The search for that seventh title will enter a 13th season next year, extending the longest premiership drought in Brisbane's 30-year history.
The Broncos have been left behind by the mighty Storm, who will next week play their fourth straight home preliminary final and are odds-on to make a third consecutive grand final.
Melbourne is far and away the benchmark team in the NRL.
It is why the Broncos chased Storm coach Craig Bellamy to replace Wayne Bennett next year.
Bennett, 68, is on his last legs at Red Hill and knows it.
White and chairman Karl Morris are manoeuvring to push the seven-time premiership winning coach out of the club he helped build and it hasn't sat well with the influential Broncos coach.
In March, Bennett fired a shot at the media following Brisbane's Round 2 win against North Queensland after the Matt Lodge saga engulfed Brisbane.
"You'll never divide us, guys, so stay out of it," he said.
"Our strength is our club and our people."
Six months later, the Broncos are a club divided and Bennett's actions have had plenty to do with that.
Bennett has been incensed by White and Morris looking for a new coach without keeping him updated with their every move.
White and Morris have lost the public relations battle after bungling the process and losing control of the narrative to Bennett.
The infamous "barbecue wars" last month was a comical way to sum up the division of the Broncos.
Bennett claimed there was nothing sinister in hosting a team gathering to rival White's annual employee get-together, but it was symptomatic of what is crippling the Broncos.
When captain Darius Boyd told Bennett he wanted to ditch White's party and head to Bennett's, the coach should have killed the idea and urged his skipper and players to keep the peace.
Instead, Bennett fuelled the fire, further dividing a club that was already on the brink of imploding.
Bennett's decision to invite former club official Andrew Gee, who quit hours before a salary cap investigation was launched in 2014, into his coaches' box on Sunday without the knowledge of White was another sign of the division and power struggles.
Bennett's decision to invite Gee may have been innocent, but could have easily been viewed as an "up yours" to the NRL, fuelling a sentiment that the Broncos are too arrogant for their own good.
The Broncos finished the 2018 season where they deserved. Injuries hurt their premiership quest, but the distractions and volatility at Red Hill undoubtedly affected the team's ability to perform.

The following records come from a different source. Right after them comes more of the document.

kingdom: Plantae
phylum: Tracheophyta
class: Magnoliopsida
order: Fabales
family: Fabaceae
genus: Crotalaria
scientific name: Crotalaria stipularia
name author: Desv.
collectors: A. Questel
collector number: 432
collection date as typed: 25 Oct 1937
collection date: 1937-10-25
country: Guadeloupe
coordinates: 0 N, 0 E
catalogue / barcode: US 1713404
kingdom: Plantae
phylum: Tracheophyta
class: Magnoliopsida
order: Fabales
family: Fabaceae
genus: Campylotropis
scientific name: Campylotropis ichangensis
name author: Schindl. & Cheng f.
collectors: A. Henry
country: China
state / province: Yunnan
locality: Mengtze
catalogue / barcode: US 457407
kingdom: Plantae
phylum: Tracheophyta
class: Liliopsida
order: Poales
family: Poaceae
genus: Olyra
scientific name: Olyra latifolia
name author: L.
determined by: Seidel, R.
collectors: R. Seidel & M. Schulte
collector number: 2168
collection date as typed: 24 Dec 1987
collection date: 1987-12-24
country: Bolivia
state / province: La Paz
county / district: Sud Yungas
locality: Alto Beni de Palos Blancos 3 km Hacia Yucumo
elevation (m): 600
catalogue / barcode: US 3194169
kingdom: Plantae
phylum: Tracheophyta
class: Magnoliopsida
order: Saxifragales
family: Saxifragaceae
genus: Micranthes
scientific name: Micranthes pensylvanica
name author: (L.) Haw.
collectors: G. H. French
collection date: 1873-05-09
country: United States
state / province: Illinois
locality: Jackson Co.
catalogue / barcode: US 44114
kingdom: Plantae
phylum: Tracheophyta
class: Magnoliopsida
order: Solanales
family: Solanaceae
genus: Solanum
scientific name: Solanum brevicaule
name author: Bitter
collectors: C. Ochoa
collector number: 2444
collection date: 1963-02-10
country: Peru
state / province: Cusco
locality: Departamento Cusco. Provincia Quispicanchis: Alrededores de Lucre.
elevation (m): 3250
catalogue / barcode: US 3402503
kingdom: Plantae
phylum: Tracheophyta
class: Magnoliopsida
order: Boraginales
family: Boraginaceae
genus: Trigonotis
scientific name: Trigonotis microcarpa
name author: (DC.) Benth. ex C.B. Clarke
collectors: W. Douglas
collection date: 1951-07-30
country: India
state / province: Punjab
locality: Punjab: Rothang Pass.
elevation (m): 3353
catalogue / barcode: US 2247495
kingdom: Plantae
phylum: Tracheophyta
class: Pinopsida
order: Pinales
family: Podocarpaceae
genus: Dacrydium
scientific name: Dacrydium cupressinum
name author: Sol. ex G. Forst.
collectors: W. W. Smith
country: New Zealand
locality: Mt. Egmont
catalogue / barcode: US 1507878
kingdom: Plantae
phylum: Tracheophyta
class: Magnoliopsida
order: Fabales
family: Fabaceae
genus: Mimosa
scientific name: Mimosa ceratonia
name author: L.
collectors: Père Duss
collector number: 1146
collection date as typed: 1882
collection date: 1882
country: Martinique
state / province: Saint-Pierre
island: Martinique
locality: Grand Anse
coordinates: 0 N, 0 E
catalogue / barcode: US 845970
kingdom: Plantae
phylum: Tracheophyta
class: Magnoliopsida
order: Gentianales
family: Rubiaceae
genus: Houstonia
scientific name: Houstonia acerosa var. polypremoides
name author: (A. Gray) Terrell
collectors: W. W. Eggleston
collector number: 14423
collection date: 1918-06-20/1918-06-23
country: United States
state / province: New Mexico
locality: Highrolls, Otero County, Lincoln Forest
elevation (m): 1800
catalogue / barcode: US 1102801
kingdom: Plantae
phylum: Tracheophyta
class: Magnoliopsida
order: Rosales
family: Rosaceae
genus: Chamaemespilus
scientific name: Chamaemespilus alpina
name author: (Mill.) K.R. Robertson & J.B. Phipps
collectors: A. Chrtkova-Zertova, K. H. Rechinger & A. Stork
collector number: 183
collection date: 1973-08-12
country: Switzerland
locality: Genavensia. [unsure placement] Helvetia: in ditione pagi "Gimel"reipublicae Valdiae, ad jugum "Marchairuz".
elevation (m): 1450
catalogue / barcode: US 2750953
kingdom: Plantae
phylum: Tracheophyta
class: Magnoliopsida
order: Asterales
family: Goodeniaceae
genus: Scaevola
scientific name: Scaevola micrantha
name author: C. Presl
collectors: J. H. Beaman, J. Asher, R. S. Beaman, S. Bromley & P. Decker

The Broncos cannot suffer through another season of drama when Bennett enters the final season of his contract next year and have two options to fix this mess.
Sack Bennett now and ride out the repercussions of axing the biggest figure in the club's history or grant him the one-year extension he is craving to end his coaching career on his terms in 2020.
Only one side of the division will win this battle and the Broncos' hopes of filling that empty trophy stand in the Red Hill lobby depend on the war ending now.